Materials provided START
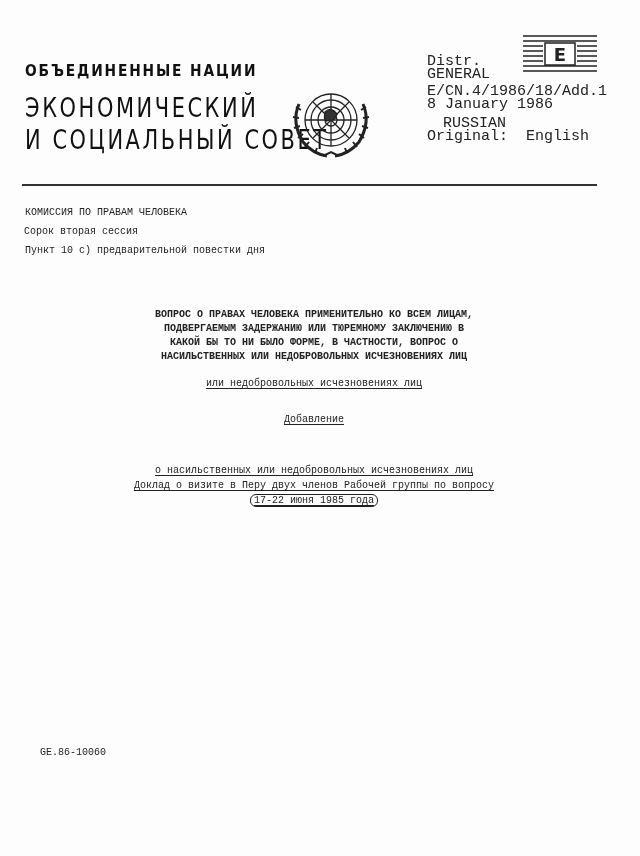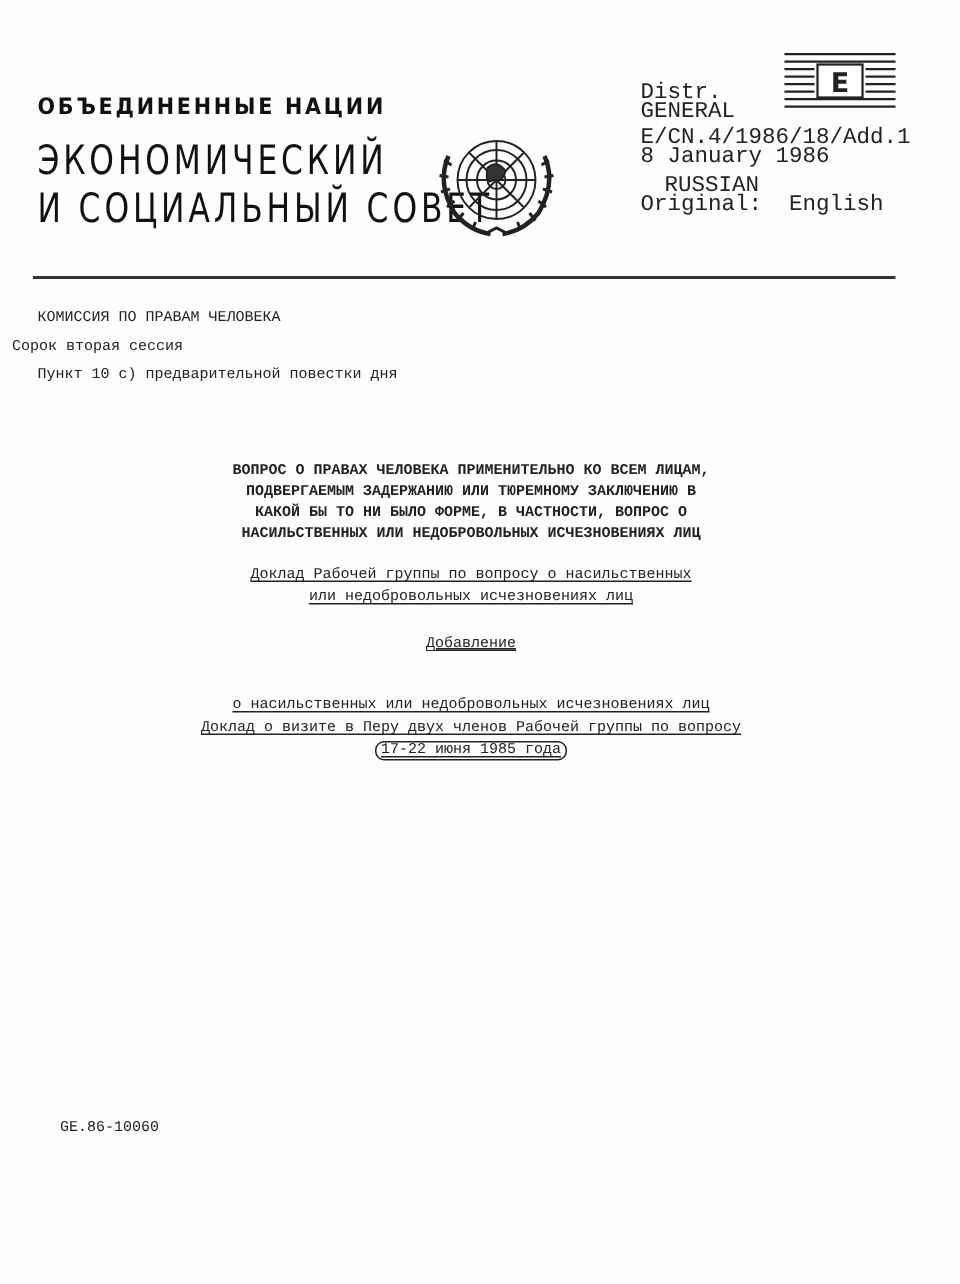--- a/index.html
+++ b/index.html
@@ -98,7 +98,7 @@
 <div class="abs rule"></div>
 
 <div class="abs typed" style="left:25px; top:207px;">КОМИССИЯ ПО ПРАВАМ ЧЕЛОВЕКА</div>
-<div class="abs typed" style="left:8px; top:226px;text-align:right;">Сорок вторая сессия</div>
+<div class="abs typed" style="left:24px; top:226px;text-align:right;">Сорок вторая сессия</div>
 <div class="abs typed" style="left:25px; top:245px;">Пункт 10 c) предварительной повестки дня</div>
 
 <div class="abs center-block typed" style="top:308px; line-height:14px; font-weight:bold;">

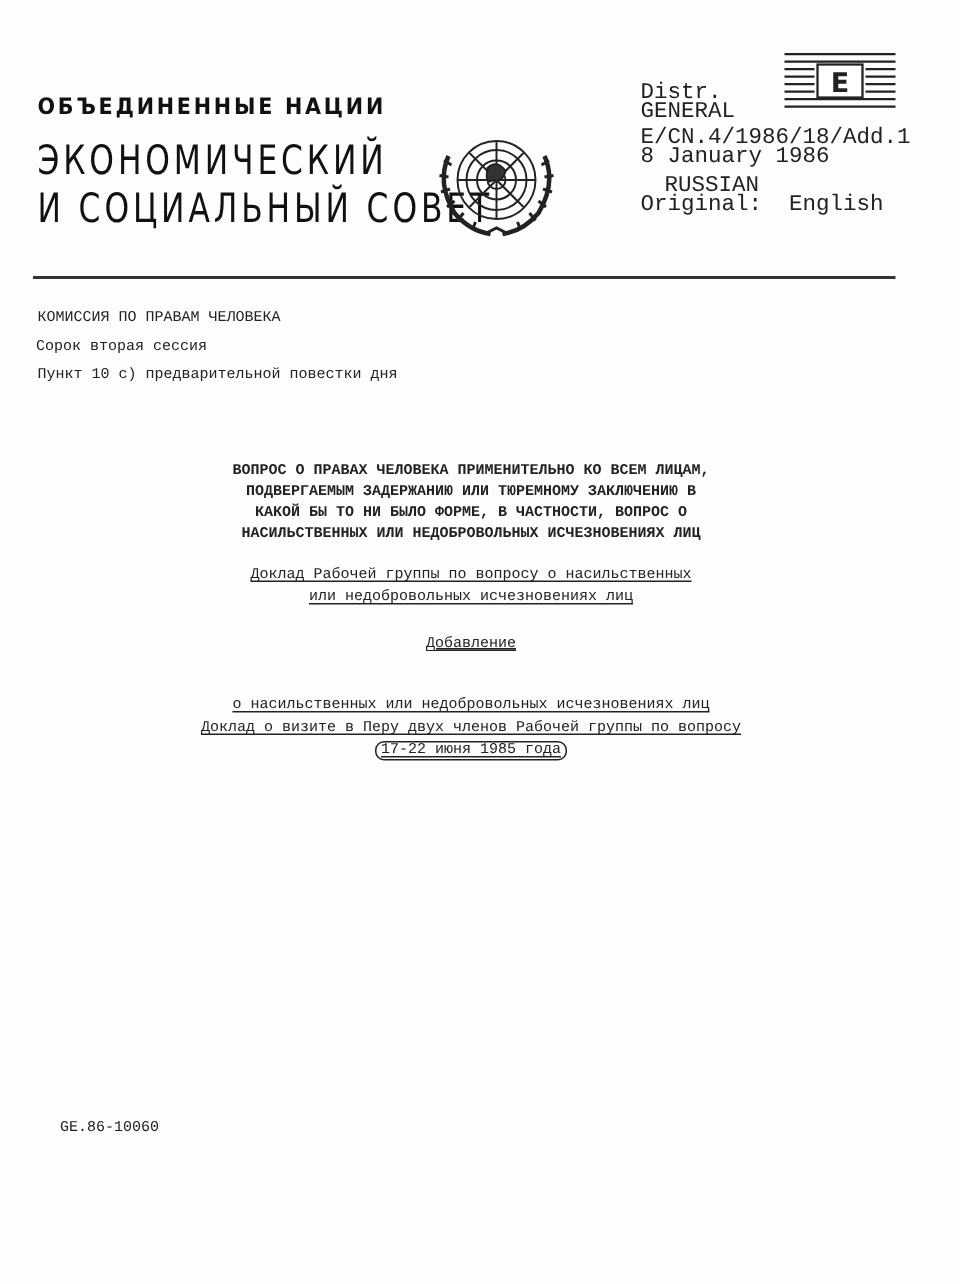--- a/index.html
+++ b/index.html
@@ -109,7 +109,6 @@
 </div>
 
 <div class="abs center-block typed" style="top:376px; line-height:15px;">
-  <div class="u">Доклад Рабочей группы по вопросу о насильственных</div>
   <div class="u">или недобровольных исчезновениях лиц</div>
 </div>
 

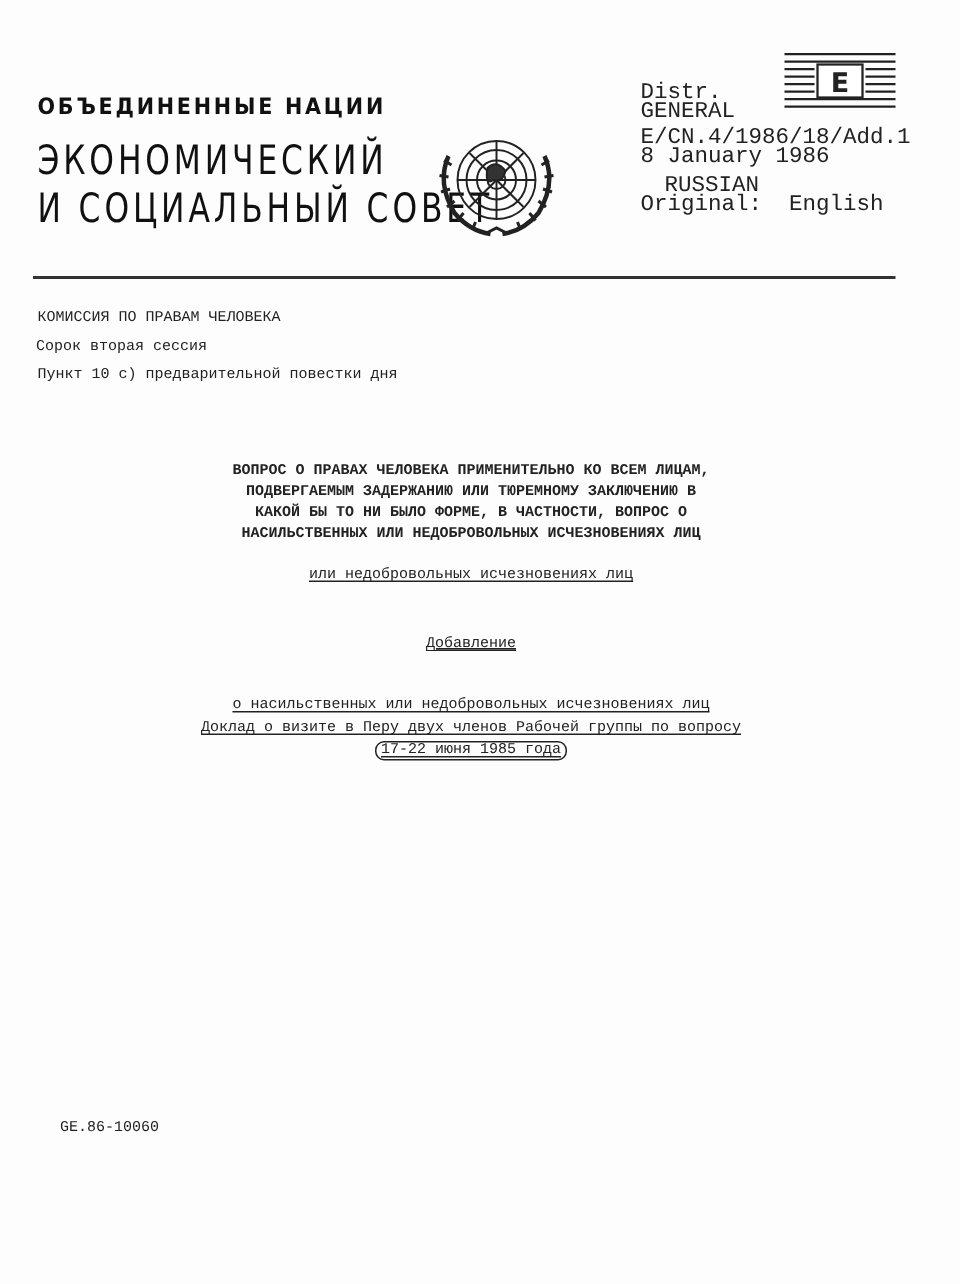--- a/index.html
+++ b/index.html
@@ -112,7 +112,7 @@
   <div class="u">или недобровольных исчезновениях лиц</div>
 </div>
 
-<div class="abs center-block typed" style="top:424px;text-decoration:underline;">
+<div class="abs center-block typed" style="top:414px;">
   <span class="u">Добавление</span>
 </div>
Materials provided END
Exercise prompt:
Produce an exact copy of every line above, with the images left out.

Finished exercise:
--- a/index.html
+++ b/index.html
@@ -98,7 +98,7 @@
 <div class="abs rule"></div>
 
 <div class="abs typed" style="left:25px; top:207px;">КОМИССИЯ ПО ПРАВАМ ЧЕЛОВЕКА</div>
-<div class="abs typed" style="left:8px; top:226px;text-align:right;">Сорок вторая сессия</div>
+<div class="abs typed" style="left:24px; top:226px;text-align:right;">Сорок вторая сессия</div>
 <div class="abs typed" style="left:25px; top:245px;">Пункт 10 c) предварительной повестки дня</div>
 
 <div class="abs center-block typed" style="top:308px; line-height:14px; font-weight:bold;">

--- a/index.html
+++ b/index.html
@@ -109,7 +109,6 @@
 </div>
 
 <div class="abs center-block typed" style="top:376px; line-height:15px;">
-  <div class="u">Доклад Рабочей группы по вопросу о насильственных</div>
   <div class="u">или недобровольных исчезновениях лиц</div>
 </div>
 

--- a/index.html
+++ b/index.html
@@ -112,7 +112,7 @@
   <div class="u">или недобровольных исчезновениях лиц</div>
 </div>
 
-<div class="abs center-block typed" style="top:424px;text-decoration:underline;">
+<div class="abs center-block typed" style="top:414px;">
   <span class="u">Добавление</span>
 </div>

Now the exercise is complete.